Originaire d’Australie et habitué de tourner au Mexique, Michael Rowe abandonne les contrées chaudes pour camper son nouveau film dans un recoin frigorifique du Québec. Si le visuel de Premières neiges est sublime, les maladresses à rendre l’intimité nordique démontrent que le cinéaste n’est pas d’ici.

Quel beau défi de réaliser un drame intimiste chez un peuple qu’on ne connaît pas ! Dès le début du film, un écart entre le cinéaste et la réalité linguistique du Québec se trace par le fait que les acteurs francophones Suzanne Clément et Paul Doucet se parlent en anglais. L’écart de l’improbabilité s’élargit à mesure qu’on apprend qu’ils vivent en campagne où il y a plus de francophones; à force aussi d’écouter leur accent marqué qui n’en fait pas des anglophones de souche.

Le naturel revient quand l’homme, au travail, parle en français avec ses collègues. Alors, le cinéaste emploie l’anglais pour une raison. Au bout d’un certain temps, on comprend que la femme est d’origine russe, qu’elle ne parle pas français. Pourquoi avoir choisi cette nationalité ? Fantasme nordique ? Cinéaste du sud, Michael Rowe voit peut-être la Russie et le Canada comme des pays jumeaux ? Peut-être a-t-il cherché alors à représenter un archétype de son inspiration du cinéma russe.

Bien que les problèmes de couple, l’adultère, l’alcoolisme, le rapport à la maladie et à la mort soient des thèmes universels, apparemment on ne peut pas les traiter de la même façon à Melbourne, à Mexico ou à Montréal. Le cinéaste a rassemblé tous ces problèmes au sein d’un seul couple formant une famille avec deux enfants. À force de voir s’ajouter des éléments tragiques dans la trame narrative, le spectateur doit démêler un peu trop de drames, du moins pour un seul film.

Disons que le film n’est pas construit autour d’un récit comme on pourrait s’y attendre.

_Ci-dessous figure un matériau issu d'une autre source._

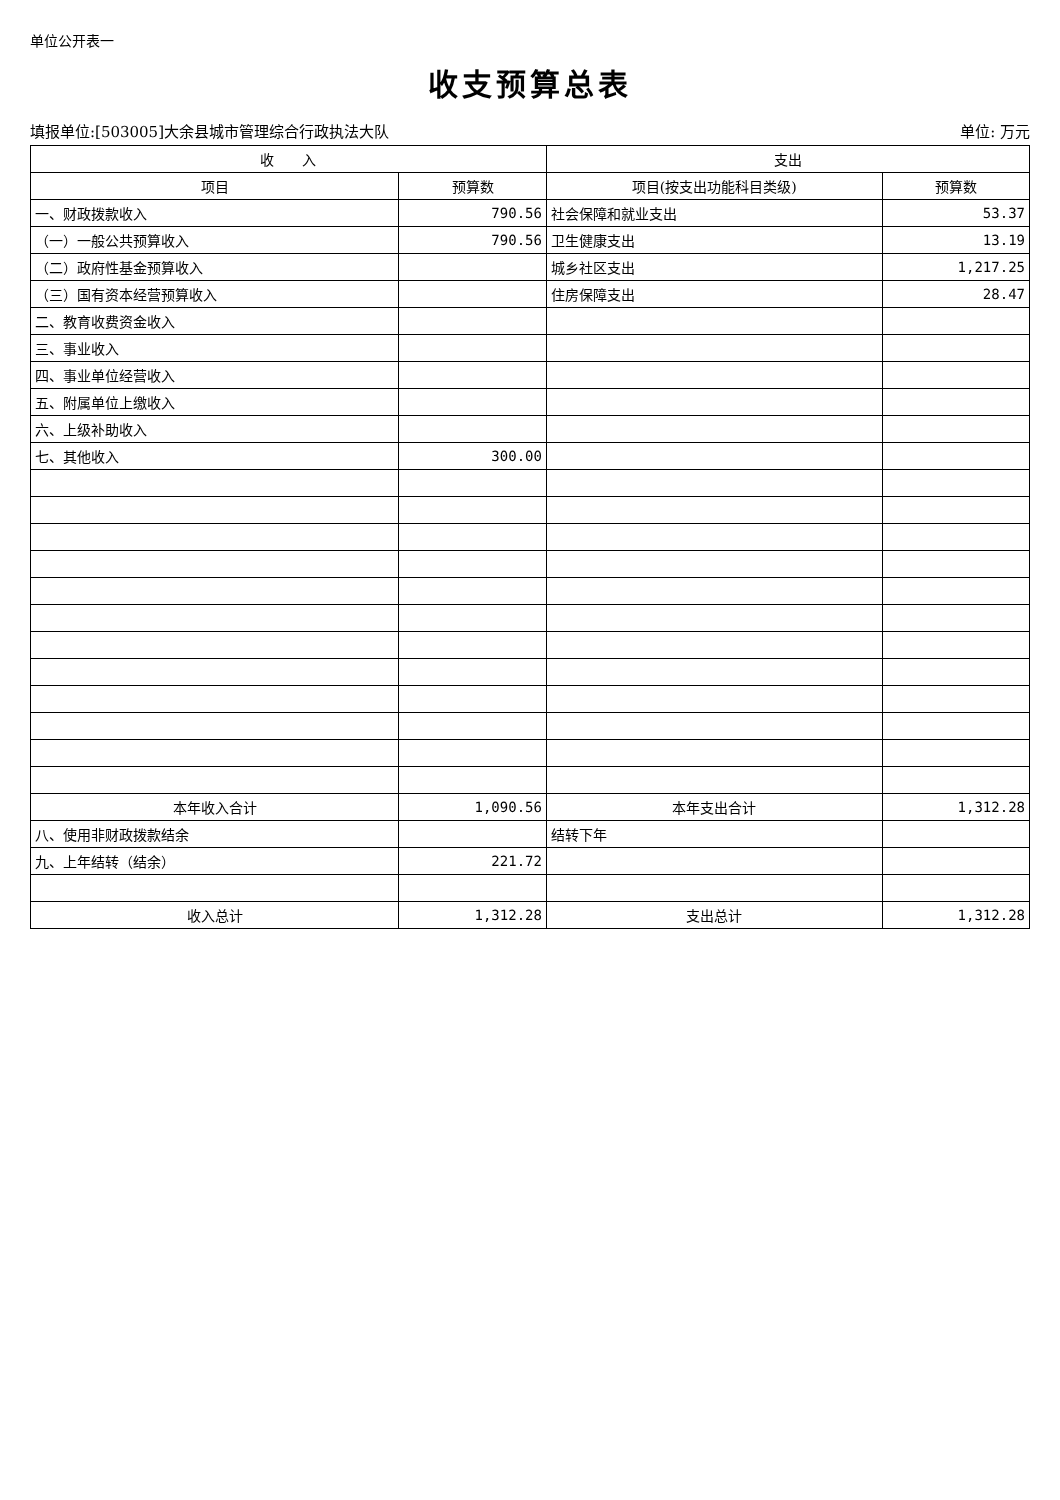单位公开表一
收支预算总表
填报单位:[503005]大余县城市管理综合行政执法大队 单位: 万元
| 收 入 | | 支出 | |
| --- | --- | --- | --- |
| 项目 | 预算数 | 项目(按支出功能科目类级) | 预算数 |
| 一、财政拨款收入 | 790.56 | 社会保障和就业支出 | 53.37 |
| （一）一般公共预算收入 | 790.56 | 卫生健康支出 | 13.19 |
| （二）政府性基金预算收入 | | 城乡社区支出 | 1,217.25 |
| （三）国有资本经营预算收入 | | 住房保障支出 | 28.47 |
| 二、教育收费资金收入 | | | |
| 三、事业收入 | | | |
| 四、事业单位经营收入 | | | |
| 五、附属单位上缴收入 | | | |
| 六、上级补助收入 | | | |
| 七、其他收入 | 300.00 | | |
| 本年收入合计 | 1,090.56 | 本年支出合计 | 1,312.28 |
| 八、使用非财政拨款结余 | | 结转下年 | |
| 九、上年结转（结余） | 221.72 | | |
| 收入总计 | 1,312.28 | 支出总计 | 1,312.28 |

Allez savoir ce que cet homme et cette femme font ensemble? La froideur de leur liaison ne nous laisse même pas croire au mystère de l’amour. Par contre, lui, il aime les antiquités, et elle, elle aime le design. Il s’agit de lire la psychologie des personnages à l’aide de la matière qui les entoure. L’homme travaille dans une maison de personnes âgées, il utilise des machines et s’occupe des mourants. La femme passe beaucoup de temps à la maison à jouer avec son téléphone intelligent ou à utiliser son ordinateur. L’homme est attaché au passé par ses remords, tandis que la femme présage le retour de son amant.

 Champ de vision

« Michael trouve un noyau dans la scène, puis il en rajoute au début et à la fin », a affirmé le producteur à la suite de la projection. On a l’impression que le film est composé de cellules qu’on a emballées les unes à côté des autres.  « Les dialogues ce n’est pas mon affaire, je suis plus dans l’image », a affirmé Michael Rowe.

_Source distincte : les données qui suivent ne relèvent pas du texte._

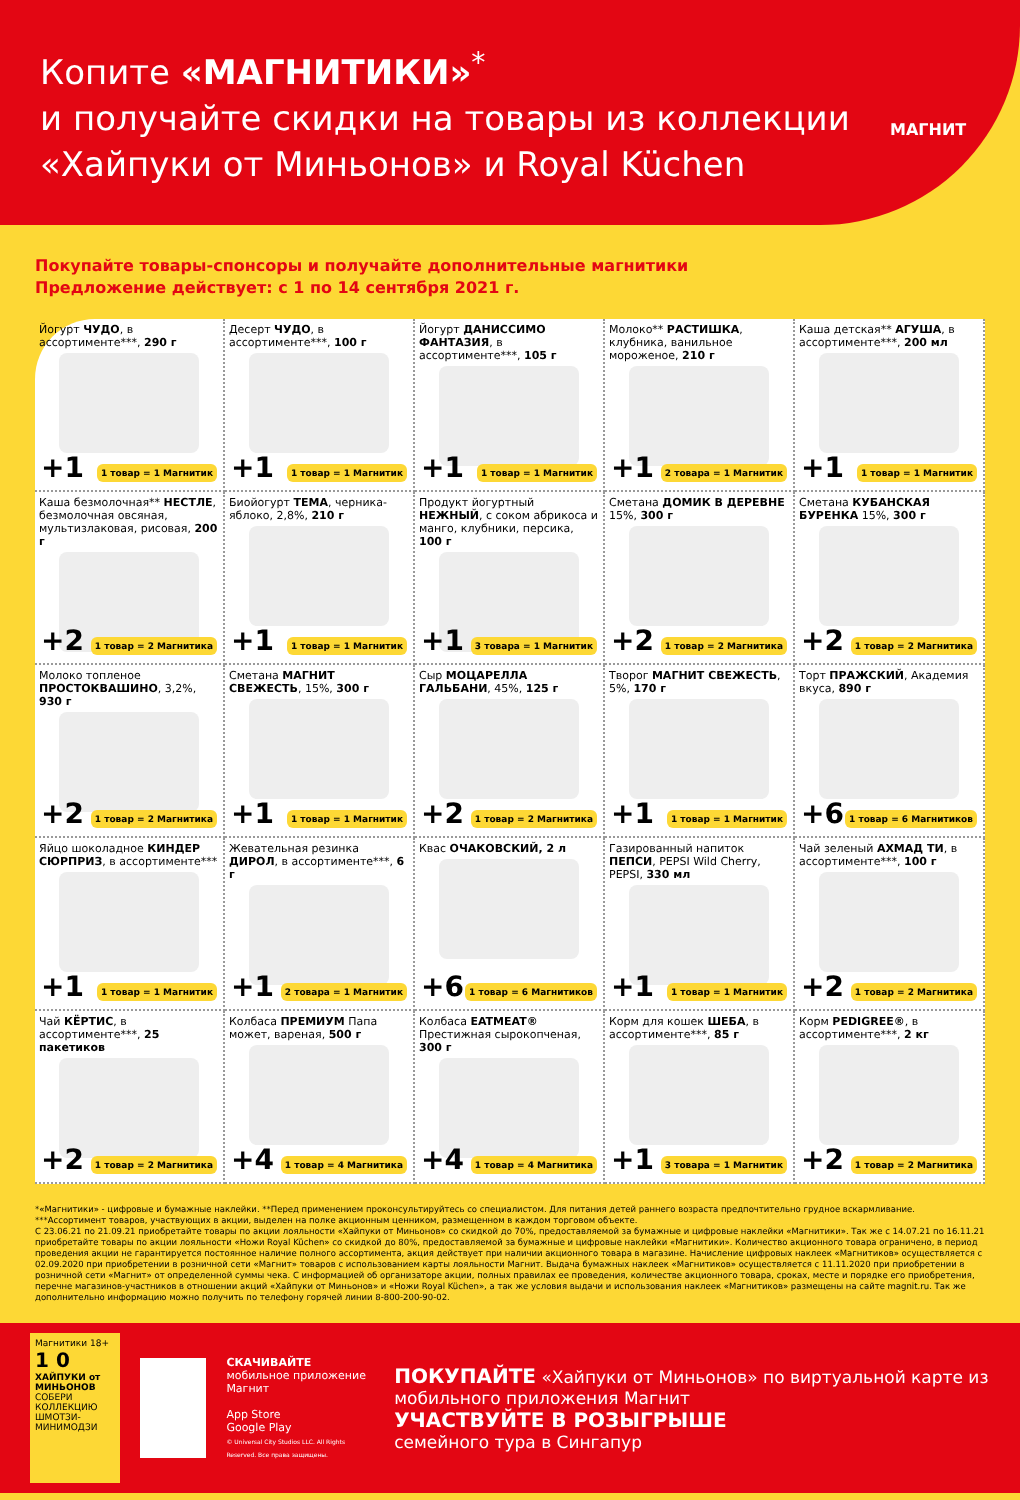Копите «МАГНИТИКИ»<sup>*</sup>
и получайте скидки на товары из коллекции
«Хайпуки от Миньонов» и Royal Küchen
МАГНИТ
Покупайте товары-спонсоры и получайте дополнительные магнитики
Предложение действует: с 1 по 14 сентября 2021 г.
Йогурт ЧУДО, в ассортименте***, 290 г
+1 1 товар = 1 Магнитик
Десерт ЧУДО, в ассортименте***, 100 г
+1 1 товар = 1 Магнитик
Йогурт ДАНИССИМО ФАНТАЗИЯ, в ассортименте***, 105 г
+1 1 товар = 1 Магнитик
Молоко** РАСТИШКА, клубника, ванильное мороженое, 210 г
+1 2 товара = 1 Магнитик
Каша детская** АГУША, в ассортименте***, 200 мл
+1 1 товар = 1 Магнитик
Каша безмолочная** НЕСТЛЕ, безмолочная овсяная, мультизлаковая, рисовая, 200 г
+2 1 товар = 2 Магнитика
Биойогурт ТЕМА, черника-яблоко, 2,8%, 210 г
+1 1 товар = 1 Магнитик
Продукт йогуртный НЕЖНЫЙ, с соком абрикоса и манго, клубники, персика, 100 г
+1 3 товара = 1 Магнитик
Сметана ДОМИК В ДЕРЕВНЕ 15%, 300 г
+2 1 товар = 2 Магнитика
Сметана КУБАНСКАЯ БУРЕНКА 15%, 300 г
+2 1 товар = 2 Магнитика
Молоко топленое ПРОСТОКВАШИНО, 3,2%, 930 г
+2 1 товар = 2 Магнитика
Сметана МАГНИТ СВЕЖЕСТЬ, 15%, 300 г
+1 1 товар = 1 Магнитик
Сыр МОЦАРЕЛЛА ГАЛЬБАНИ, 45%, 125 г
+2 1 товар = 2 Магнитика
Творог МАГНИТ СВЕЖЕСТЬ, 5%, 170 г
+1 1 товар = 1 Магнитик
Торт ПРАЖСКИЙ, Академия вкуса, 890 г
+6 1 товар = 6 Магнитиков
Яйцо шоколадное КИНДЕР СЮРПРИЗ, в ассортименте***
+1 1 товар = 1 Магнитик
Жевательная резинка ДИРОЛ, в ассортименте***, 6 г
+1 2 товара = 1 Магнитик
Квас ОЧАКОВСКИЙ, 2 л
+6 1 товар = 6 Магнитиков
Газированный напиток ПЕПСИ, PEPSI Wild Cherry, PEPSI, 330 мл
+1 1 товар = 1 Магнитик
Чай зеленый АХМАД ТИ, в ассортименте***, 100 г
+2 1 товар = 2 Магнитика
Чай КЁРТИС, в ассортименте***, 25 пакетиков
+2 1 товар = 2 Магнитика
Колбаса ПРЕМИУМ Папа может, вареная, 500 г
+4 1 товар = 4 Магнитика
Колбаса EATMEAT® Престижная сырокопченая, 300 г
+4 1 товар = 4 Магнитика
Корм для кошек ШЕБА, в ассортименте***, 85 г
+1 3 товара = 1 Магнитик
Корм PEDIGREE®, в ассортименте***, 2 кг
+2 1 товар = 2 Магнитика
*«Магнитики» - цифровые и бумажные наклейки. **Перед применением проконсультируйтесь со специалистом. Для питания детей раннего возраста предпочтительно грудное вскармливание.
***Ассортимент товаров, участвующих в акции, выделен на полке акционным ценником, размещенном в каждом торговом объекте.
С 23.06.21 по 21.09.21 приобретайте товары по акции лояльности «Хайпуки от Миньонов» со скидкой до 70%, предоставляемой за бумажные и цифровые наклейки «Магнитики». Так же с 14.07.21 по 16.11.21 приобретайте товары по акции лояльности «Ножи Royal Küchen» со скидкой до 80%, предоставляемой за бумажные и цифровые наклейки «Магнитики». Количество акционного товара ограничено, в период проведения акции не гарантируется постоянное наличие полного ассортимента, акция действует при наличии акционного товара в магазине. Начисление цифровых наклеек «Магнитиков» осуществляется с 02.09.2020 при приобретении в розничной сети «Магнит» товаров с использованием карты лояльности Магнит. Выдача бумажных наклеек «Магнитиков» осуществляется с 11.11.2020 при приобретении в розничной сети «Магнит» от определенной суммы чека. С информацией об организаторе акции, полных правилах ее проведения, количестве акционного товара, сроках, месте и порядке его приобретения, перечне магазинов-участников в отношении акций «Хайпуки от Миньонов» и «Ножи Royal Küchen», а так же условия выдачи и использования наклеек «Магнитиков» размещены на сайте magnit.ru. Так же дополнительно информацию можно получить по телефону горячей линии 8-800-200-90-02.
Магнитики 18+
1 0
ХАЙПУКИ от МИНЬОНОВ
СОБЕРИ КОЛЛЕКЦИЮ ШМОТЗИ-МИНИМОДЗИ
СКАЧИВАЙТЕ
мобильное приложение Магнит
App Store
Google Play
© Universal City Studios LLC. All Rights Reserved. Все права защищены.
ПОКУПАЙТЕ «Хайпуки от Миньонов» по виртуальной карте из мобильного приложения Магнит
УЧАСТВУЙТЕ В РОЗЫГРЫШЕ
семейного тура в Сингапур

Quelle composition magnifique de voir le couple assis côte à côte dans leur fauteuil orange respectif face au public. Un effet de cocon se crée par le rappel de la couleur bleue, du rideau en arrière-plan et de la lumière émise par le téléphone intelligent en avant-plan. N’empêche que la description textuelle des images ne rend aucunement leur force narrative. Il faut le voir pour le croire.

En plus de l’aménagement spatial, Michael Rowe arrive à nous séduire par son souci du détail. Sa captation de petits gestes, d’éléments anodins, traduit une certaine familiarité qui nous donne presque envie de l’adopter.

– René-Maxime Parent

Premières neiges de Michael Rowe prend l’affiche aujourd’hui, le 29 janvier, au cinéma Quartier latin.